### MATERIAL PROVIDED:
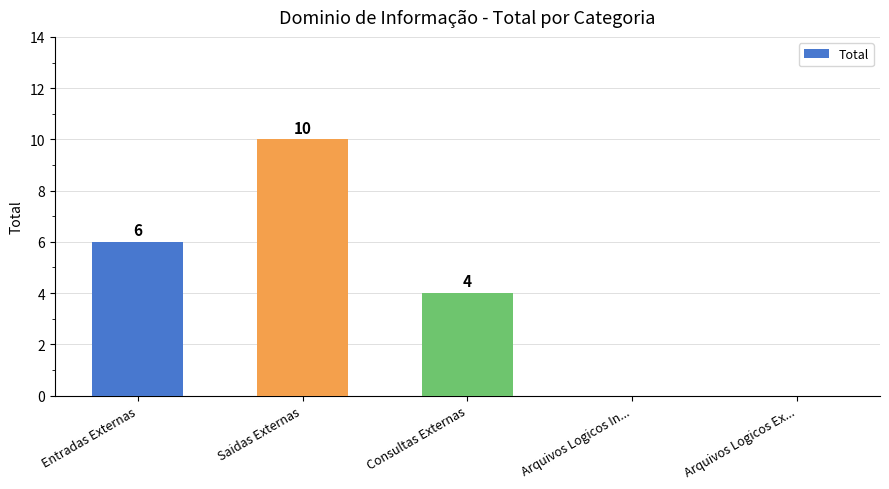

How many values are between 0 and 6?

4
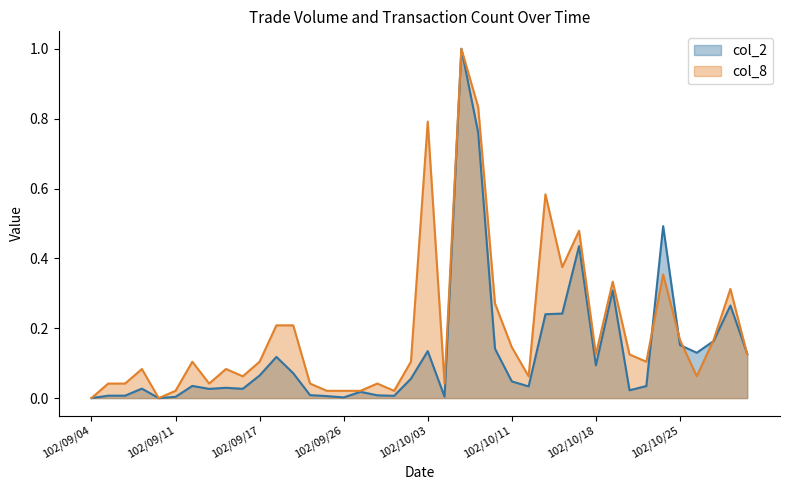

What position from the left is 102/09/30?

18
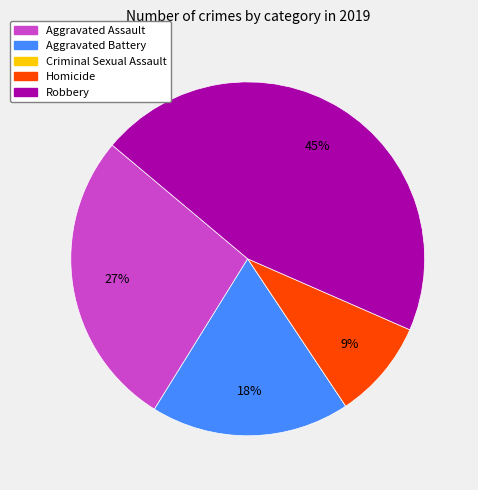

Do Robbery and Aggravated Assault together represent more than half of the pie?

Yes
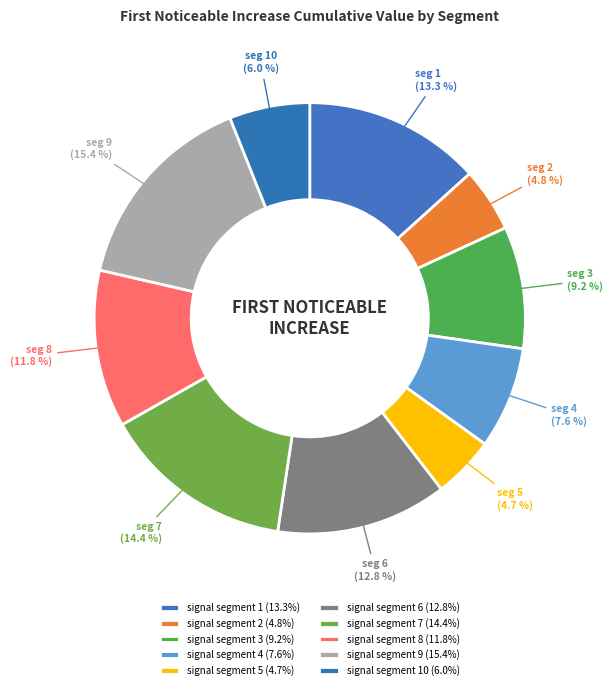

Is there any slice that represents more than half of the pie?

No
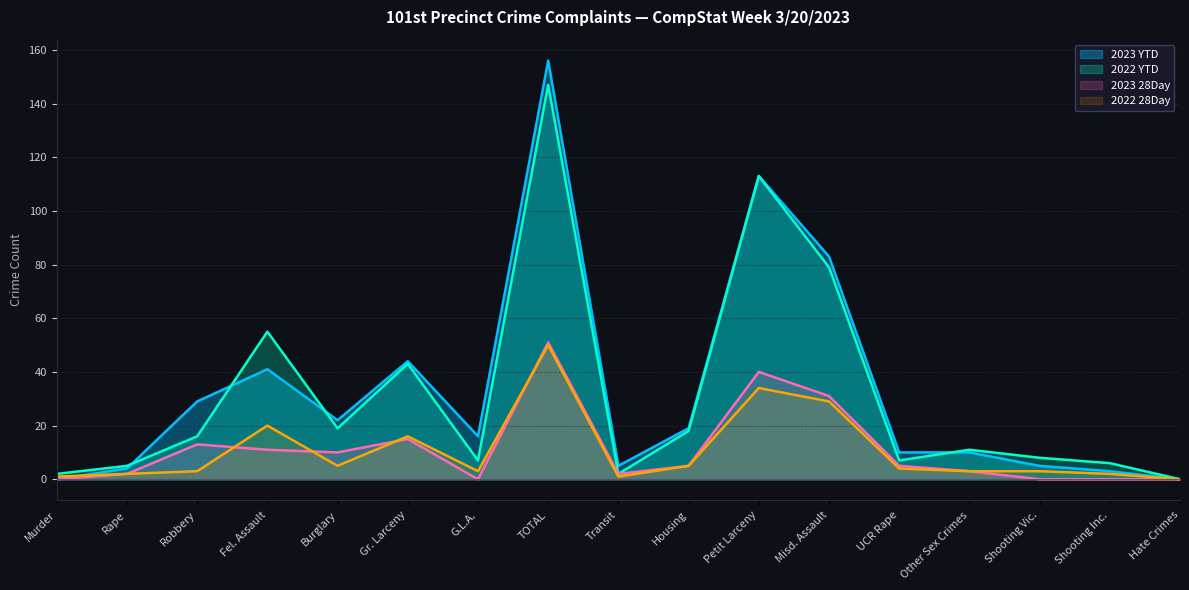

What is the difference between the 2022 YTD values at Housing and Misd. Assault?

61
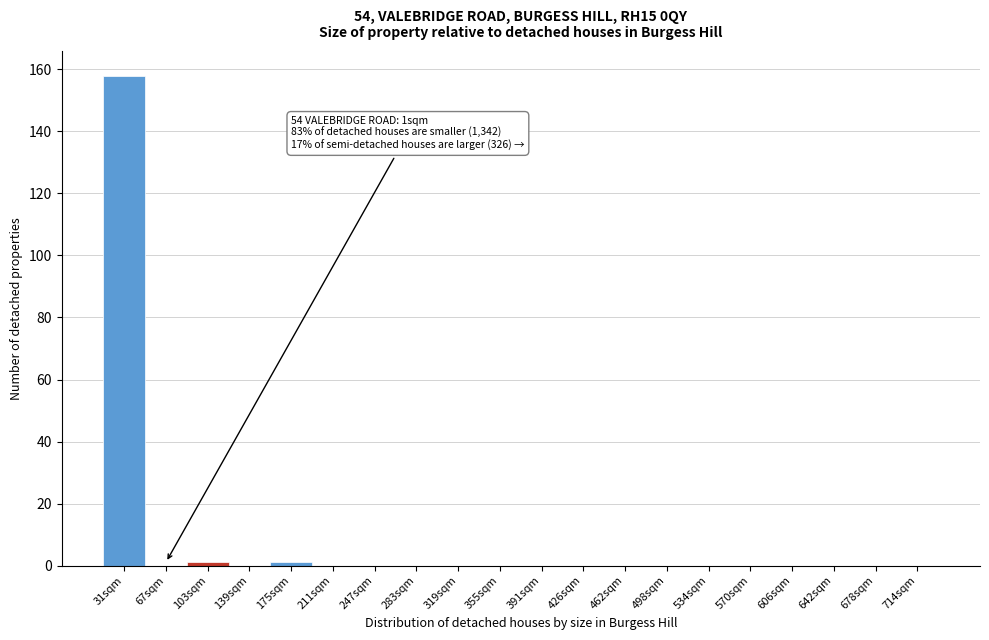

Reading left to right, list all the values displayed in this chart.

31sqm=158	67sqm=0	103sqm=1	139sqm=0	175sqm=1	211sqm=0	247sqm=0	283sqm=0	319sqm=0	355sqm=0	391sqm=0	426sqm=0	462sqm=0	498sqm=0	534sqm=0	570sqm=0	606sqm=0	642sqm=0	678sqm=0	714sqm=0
==
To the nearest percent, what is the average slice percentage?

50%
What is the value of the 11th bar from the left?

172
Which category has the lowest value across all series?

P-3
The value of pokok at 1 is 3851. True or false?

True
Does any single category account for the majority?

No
...
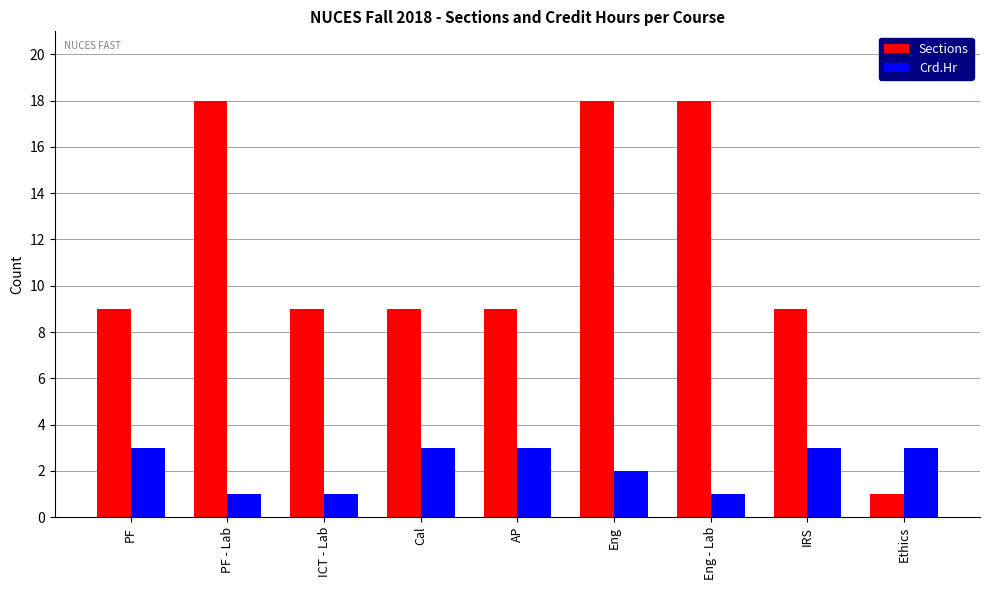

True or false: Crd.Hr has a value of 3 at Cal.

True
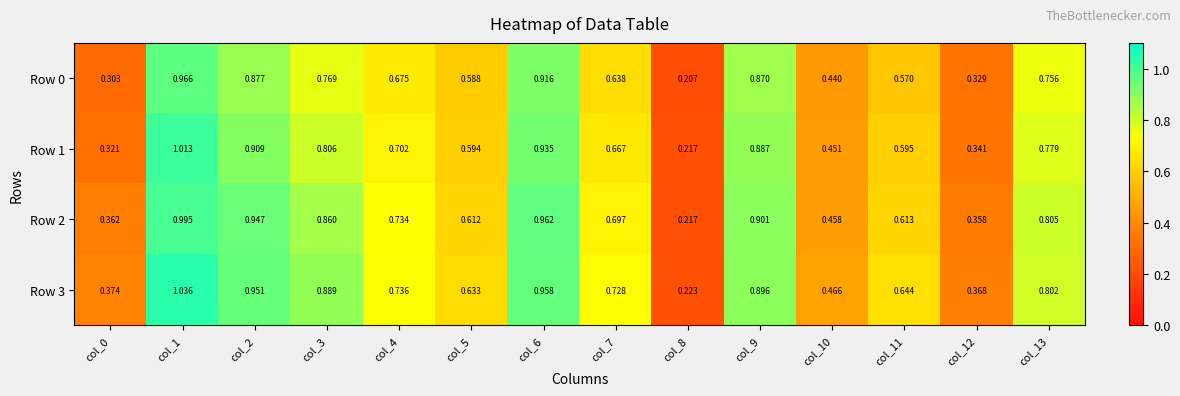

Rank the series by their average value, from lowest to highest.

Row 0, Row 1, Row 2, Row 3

### BRIEF:
Copy the listing word for word, starting at the line that contains "Rank the series" and ending at the line that contains "Row 0, Row 1, Row 2, Row 3".

### WRITTEN ANSWER:
Rank the series by their average value, from lowest to highest.

Row 0, Row 1, Row 2, Row 3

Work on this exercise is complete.